Task statement — Beginning at the line that contains "- Systemd timers как альтернатива cron" and finishing at the line that contains "### Part 5: Blocks and Rescue ###", output the data below exactly. Include both end lines and no pictures.
■ ■ ■
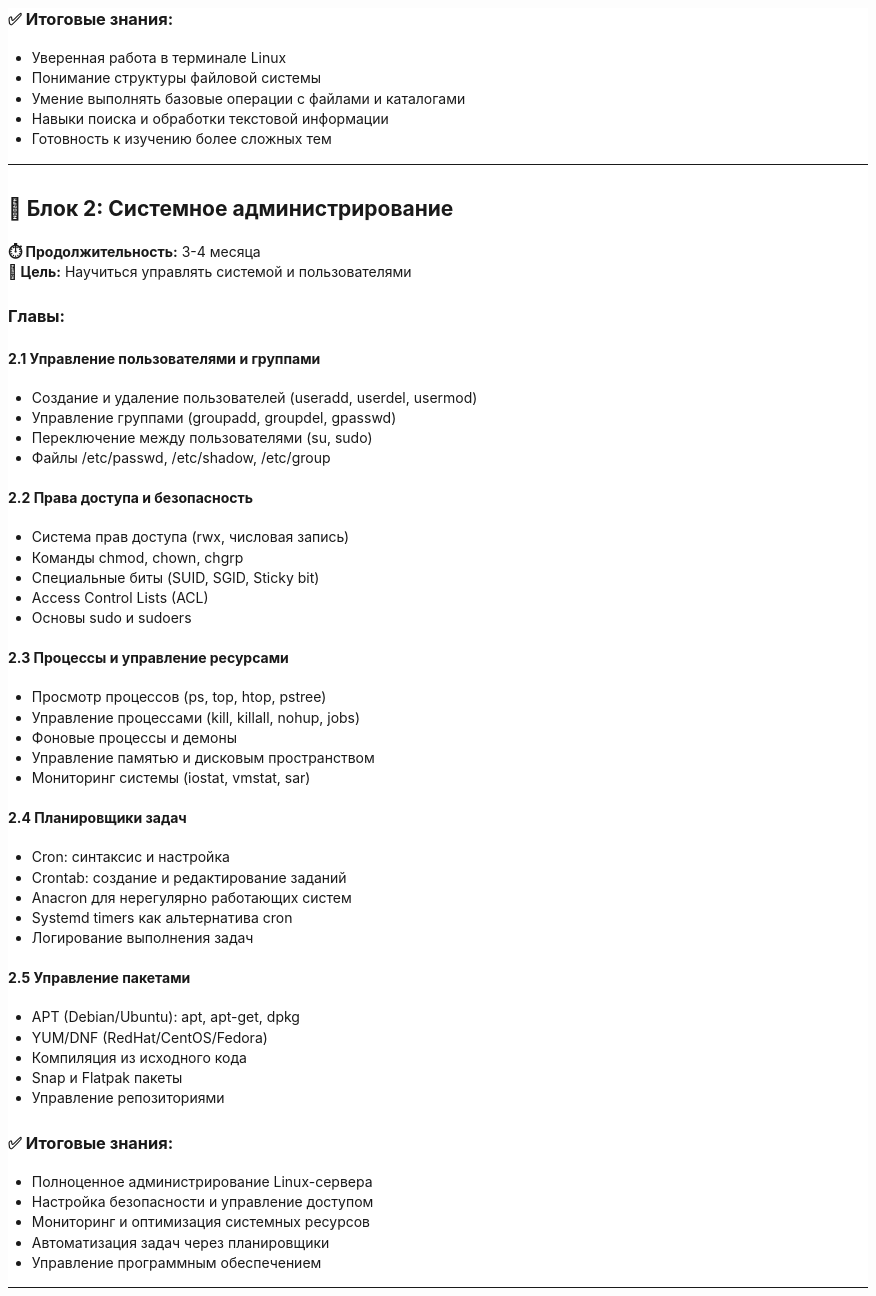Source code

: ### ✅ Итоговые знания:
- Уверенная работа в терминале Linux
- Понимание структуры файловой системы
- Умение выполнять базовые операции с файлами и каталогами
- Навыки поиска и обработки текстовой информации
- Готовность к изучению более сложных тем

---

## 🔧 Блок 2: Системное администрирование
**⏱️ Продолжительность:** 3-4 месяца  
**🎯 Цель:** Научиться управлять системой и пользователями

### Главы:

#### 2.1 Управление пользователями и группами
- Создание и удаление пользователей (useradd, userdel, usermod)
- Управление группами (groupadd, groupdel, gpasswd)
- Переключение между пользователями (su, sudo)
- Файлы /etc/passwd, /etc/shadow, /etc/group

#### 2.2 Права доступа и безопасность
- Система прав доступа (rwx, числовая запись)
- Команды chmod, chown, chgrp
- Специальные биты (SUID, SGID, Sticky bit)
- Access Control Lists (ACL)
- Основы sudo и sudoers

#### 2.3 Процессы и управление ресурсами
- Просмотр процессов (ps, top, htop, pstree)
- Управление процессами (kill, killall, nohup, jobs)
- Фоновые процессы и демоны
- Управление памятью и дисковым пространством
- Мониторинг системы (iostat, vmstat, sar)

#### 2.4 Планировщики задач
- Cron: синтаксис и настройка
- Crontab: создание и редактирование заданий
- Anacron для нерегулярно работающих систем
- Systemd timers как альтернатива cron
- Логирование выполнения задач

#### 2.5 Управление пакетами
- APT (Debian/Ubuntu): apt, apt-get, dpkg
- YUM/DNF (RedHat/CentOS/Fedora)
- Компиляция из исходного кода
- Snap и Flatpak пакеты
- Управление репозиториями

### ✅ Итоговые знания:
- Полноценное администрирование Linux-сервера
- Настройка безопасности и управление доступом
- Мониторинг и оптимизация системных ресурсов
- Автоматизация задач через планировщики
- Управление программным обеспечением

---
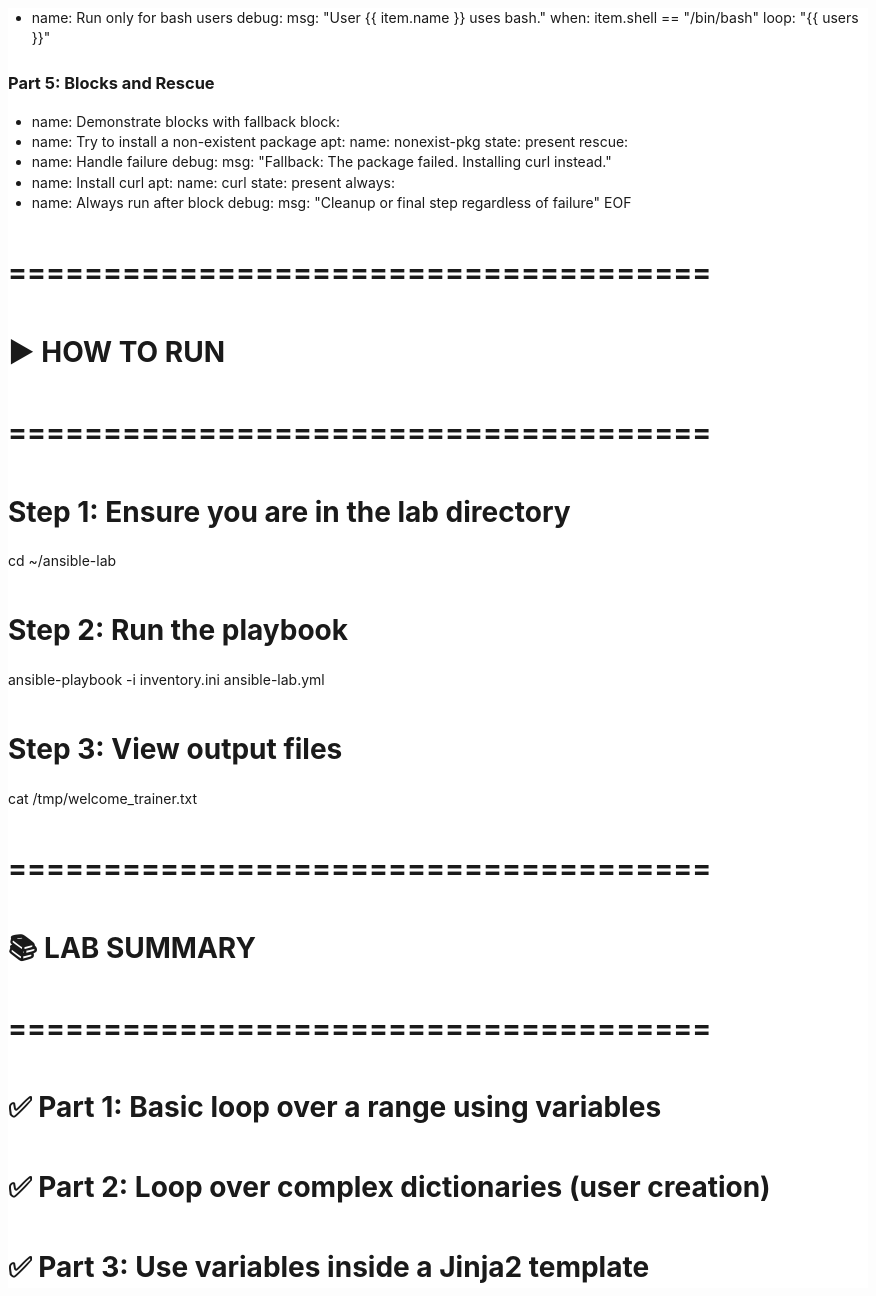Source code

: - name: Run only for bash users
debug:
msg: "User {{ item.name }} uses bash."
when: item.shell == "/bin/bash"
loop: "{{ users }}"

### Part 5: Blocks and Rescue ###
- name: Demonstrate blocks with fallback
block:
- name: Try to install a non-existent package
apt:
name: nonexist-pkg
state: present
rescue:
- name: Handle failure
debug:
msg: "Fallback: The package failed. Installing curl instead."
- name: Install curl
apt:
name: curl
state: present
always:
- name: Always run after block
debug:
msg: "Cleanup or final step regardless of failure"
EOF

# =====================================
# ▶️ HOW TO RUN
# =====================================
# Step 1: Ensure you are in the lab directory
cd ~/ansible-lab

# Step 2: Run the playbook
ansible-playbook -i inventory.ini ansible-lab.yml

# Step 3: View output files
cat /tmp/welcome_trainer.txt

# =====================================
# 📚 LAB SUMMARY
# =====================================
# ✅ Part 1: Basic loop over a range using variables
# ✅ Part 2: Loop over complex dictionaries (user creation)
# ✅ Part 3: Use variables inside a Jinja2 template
■ ■ ■
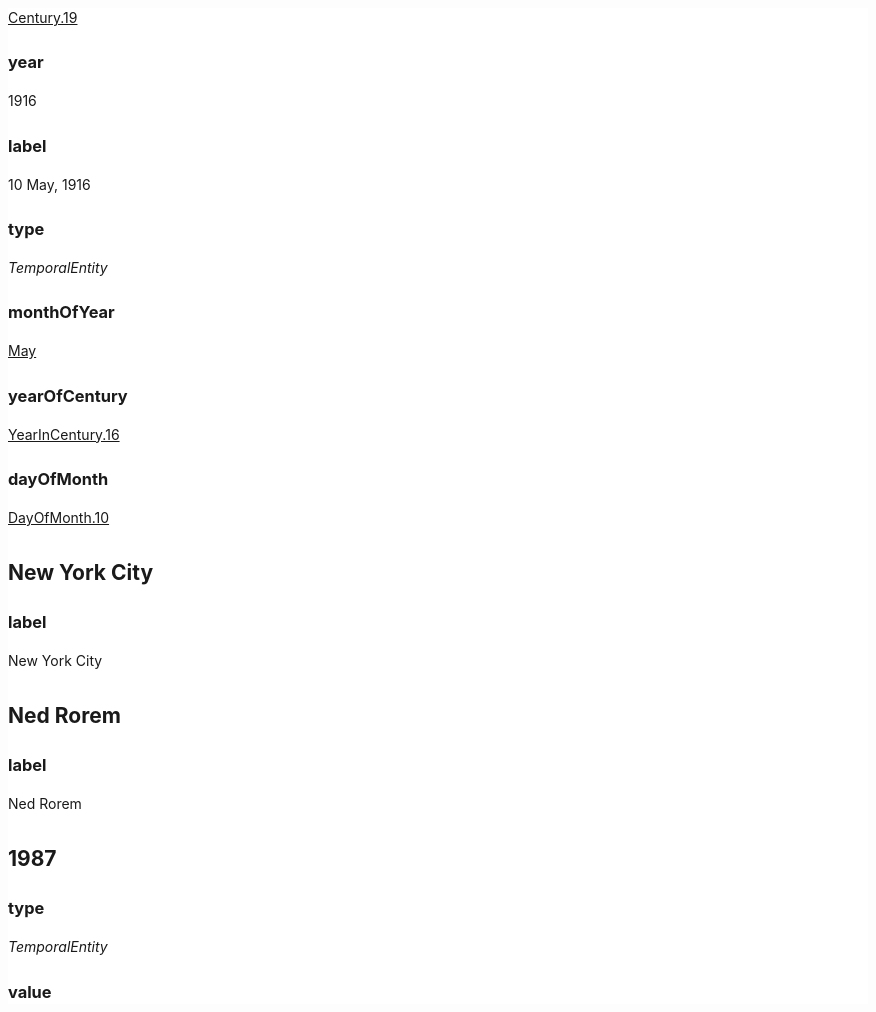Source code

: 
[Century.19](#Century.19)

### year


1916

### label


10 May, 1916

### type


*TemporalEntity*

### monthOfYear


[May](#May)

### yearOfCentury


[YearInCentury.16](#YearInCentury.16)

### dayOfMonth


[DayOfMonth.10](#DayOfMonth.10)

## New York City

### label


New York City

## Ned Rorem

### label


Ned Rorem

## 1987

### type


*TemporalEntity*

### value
■ ■ ■
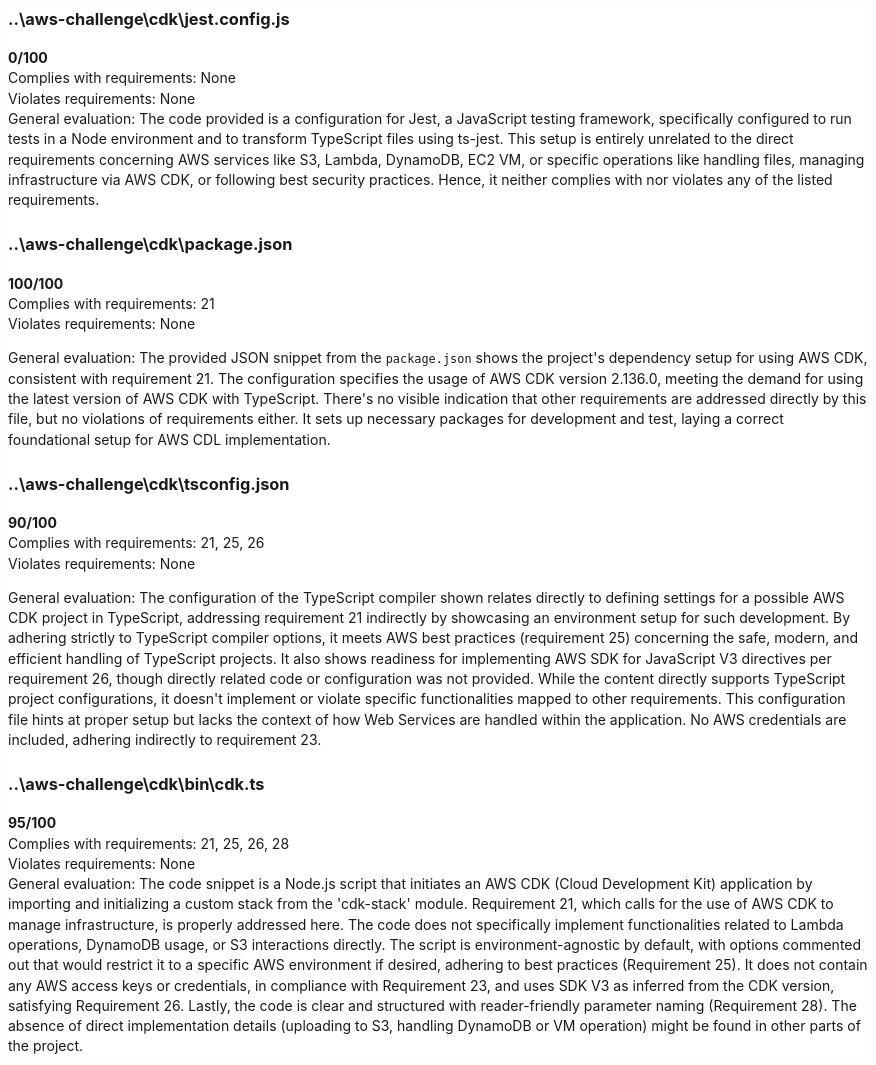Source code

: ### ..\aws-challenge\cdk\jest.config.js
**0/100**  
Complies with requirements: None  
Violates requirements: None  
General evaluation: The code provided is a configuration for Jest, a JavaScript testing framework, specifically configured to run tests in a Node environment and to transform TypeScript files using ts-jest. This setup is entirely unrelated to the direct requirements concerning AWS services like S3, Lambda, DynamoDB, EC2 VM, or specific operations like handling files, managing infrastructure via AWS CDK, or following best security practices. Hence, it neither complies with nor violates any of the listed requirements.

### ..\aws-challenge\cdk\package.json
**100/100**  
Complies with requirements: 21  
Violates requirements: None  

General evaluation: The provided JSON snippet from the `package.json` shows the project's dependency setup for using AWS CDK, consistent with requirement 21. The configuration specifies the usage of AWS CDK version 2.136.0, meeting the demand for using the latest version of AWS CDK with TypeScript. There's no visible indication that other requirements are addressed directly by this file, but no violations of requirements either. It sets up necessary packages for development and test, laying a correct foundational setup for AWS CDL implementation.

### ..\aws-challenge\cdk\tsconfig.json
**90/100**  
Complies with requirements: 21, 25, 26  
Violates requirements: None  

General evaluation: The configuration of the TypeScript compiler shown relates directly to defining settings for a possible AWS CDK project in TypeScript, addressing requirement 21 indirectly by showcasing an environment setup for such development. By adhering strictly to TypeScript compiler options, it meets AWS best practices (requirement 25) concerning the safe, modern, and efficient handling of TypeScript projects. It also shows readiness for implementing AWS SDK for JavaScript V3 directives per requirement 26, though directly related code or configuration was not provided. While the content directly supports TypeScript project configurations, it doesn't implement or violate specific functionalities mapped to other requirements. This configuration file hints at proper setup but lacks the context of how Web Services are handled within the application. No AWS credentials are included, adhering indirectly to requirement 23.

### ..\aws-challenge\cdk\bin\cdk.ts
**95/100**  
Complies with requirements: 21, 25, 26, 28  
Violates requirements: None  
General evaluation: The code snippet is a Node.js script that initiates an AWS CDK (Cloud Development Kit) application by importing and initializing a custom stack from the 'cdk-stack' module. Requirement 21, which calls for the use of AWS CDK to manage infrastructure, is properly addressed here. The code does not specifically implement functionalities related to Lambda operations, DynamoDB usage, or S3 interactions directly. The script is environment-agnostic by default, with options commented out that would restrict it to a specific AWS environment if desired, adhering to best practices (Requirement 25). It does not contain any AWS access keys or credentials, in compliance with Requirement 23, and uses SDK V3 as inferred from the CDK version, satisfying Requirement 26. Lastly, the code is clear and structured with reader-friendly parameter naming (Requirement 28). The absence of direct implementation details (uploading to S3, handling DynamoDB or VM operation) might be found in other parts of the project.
■ ■ ■
Task answer —
- Systemd timers как альтернатива cron
- Логирование выполнения задач

#### 2.5 Управление пакетами
- APT (Debian/Ubuntu): apt, apt-get, dpkg
- YUM/DNF (RedHat/CentOS/Fedora)
- Компиляция из исходного кода
- Snap и Flatpak пакеты
- Управление репозиториями

### ✅ Итоговые знания:
- Полноценное администрирование Linux-сервера
- Настройка безопасности и управление доступом
- Мониторинг и оптимизация системных ресурсов
- Автоматизация задач через планировщики
- Управление программным обеспечением

---
Source code

: - name: Run only for bash users
debug:
msg: "User {{ item.name }} uses bash."
when: item.shell == "/bin/bash"
loop: "{{ users }}"

### Part 5: Blocks and Rescue ###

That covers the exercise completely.